我答的題是對的,字是工整的,步驟是完整的。
閱卷組長親口說了,試卷每一道題都寫滿了。
怎麼就是零分?
我把那本書扔在牆角。
我爸媽坐在我對面,兩個人都紅着眼圈。
我媽握着我的手。
「知夏,肯定有原因的,我們再復讀一年,下次一定行。」
我爸點頭。
「對,再來一次。
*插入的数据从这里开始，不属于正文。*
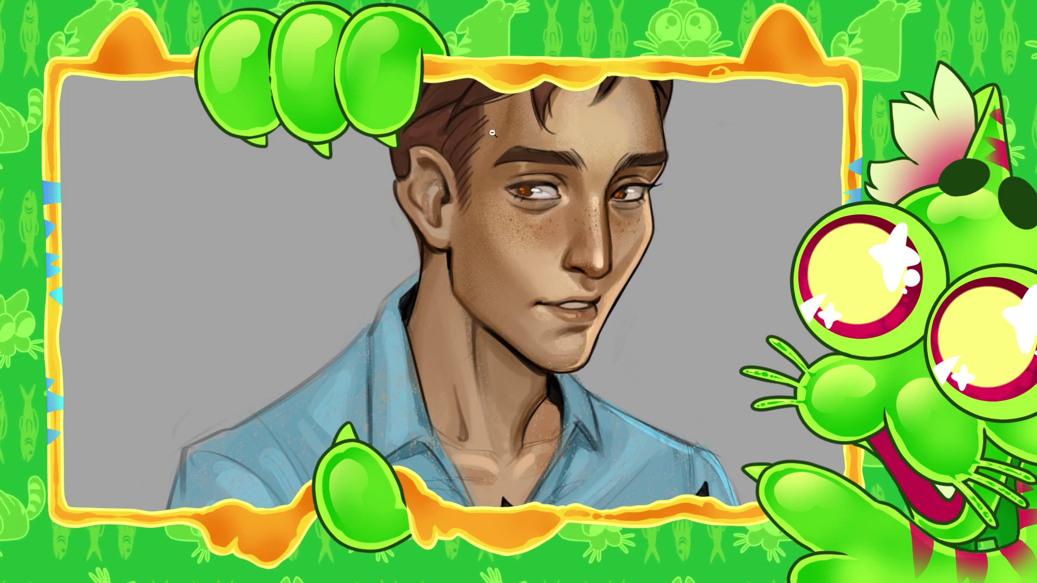
{"action": "scroll", "coordinate": [513, 234], "scroll_direction": "up", "scroll_amount": 3}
」
從那天起,我爸去了更遠的工地搬磚,一個月多賺八百塊。
我媽白天在飯店洗碗,晚上回來還接手工活,糊紙盒子,一個兩分錢。
兩個人打了三份工,湊出了復讀班的學費。
家裏那條用了十幾年的舊棉被,棉花都硬成了一坨,我媽捨不得換。
但她給我重新報了最貴的復讀班,還請了一對一的輔導老師。
學費交完那天晚上,我跪在爸媽面前。
「爸,媽,對不起,是我沒用。」
我爸一把把我拉起來。
「不怪你,再來一次,肯定行。」
我媽幫我擦臉上的眼淚,說:「我的知夏是最聰明的孩子,媽相信你。」
這一次,我沒有回原來的高中。
我去了鄰市一個叫金榜的復讀學校。
那裏號稱全省最好的師資,年年出清北的苗子,招牌上寫着四個大字——無差別提分。
我想,換一個完全陌生的環境,換一批完全陌生的老師和考場,總不會再出問題了。